- **TASK STATEMENT**
Leaving out only the pictures, write out all the entries exactly.

- **DATASET RECORDS**
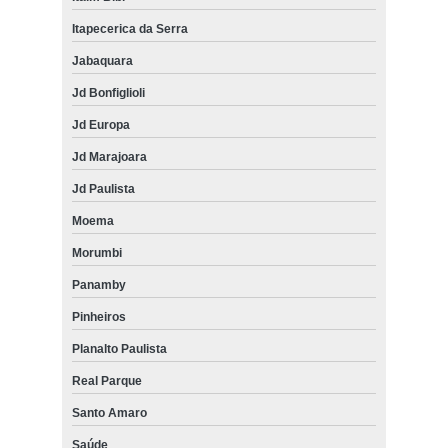
Itapecerica da Serra
Jabaquara
Jd Bonfiglioli
Jd Europa
Jd Marajoara
Jd Paulista
Moema
Morumbi
Panamby
Pinheiros
Planalto Paulista
Real Parque
Santo Amaro
Saúde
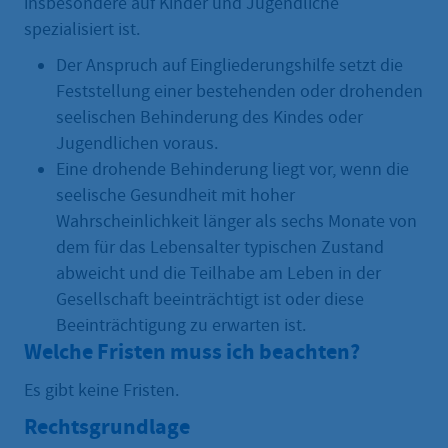
insbesondere auf Kinder und Jugendliche
spezialisiert ist.
Der Anspruch auf Eingliederungshilfe setzt die
Feststellung einer bestehenden oder drohenden
seelischen Behinderung des Kindes oder
Jugendlichen voraus.
Eine drohende Behinderung liegt vor, wenn die
seelische Gesundheit mit hoher
Wahrscheinlichkeit länger als sechs Monate von
dem für das Lebensalter typischen Zustand
abweicht und die Teilhabe am Leben in der
Gesellschaft beeinträchtigt ist oder diese
Beeinträchtigung zu erwarten ist.
Welche Fristen muss ich beachten?
Es gibt keine Fristen.
Rechtsgrundlage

- **REPLY TO THE TASK**
Itapecerica da Serra
Jabaquara
Jd Bonfiglioli
Jd Europa
Jd Marajoara
Jd Paulista
Moema
Morumbi
Panamby
Pinheiros
Planalto Paulista
Real Parque
Santo Amaro
Saúde
insbesondere auf Kinder und Jugendliche
spezialisiert ist.
Der Anspruch auf Eingliederungshilfe setzt die
Feststellung einer bestehenden oder drohenden
seelischen Behinderung des Kindes oder
Jugendlichen voraus.
Eine drohende Behinderung liegt vor, wenn die
seelische Gesundheit mit hoher
Wahrscheinlichkeit länger als sechs Monate von
dem für das Lebensalter typischen Zustand
abweicht und die Teilhabe am Leben in der
Gesellschaft beeinträchtigt ist oder diese
Beeinträchtigung zu erwarten ist.
Welche Fristen muss ich beachten?
Es gibt keine Fristen.
Rechtsgrundlage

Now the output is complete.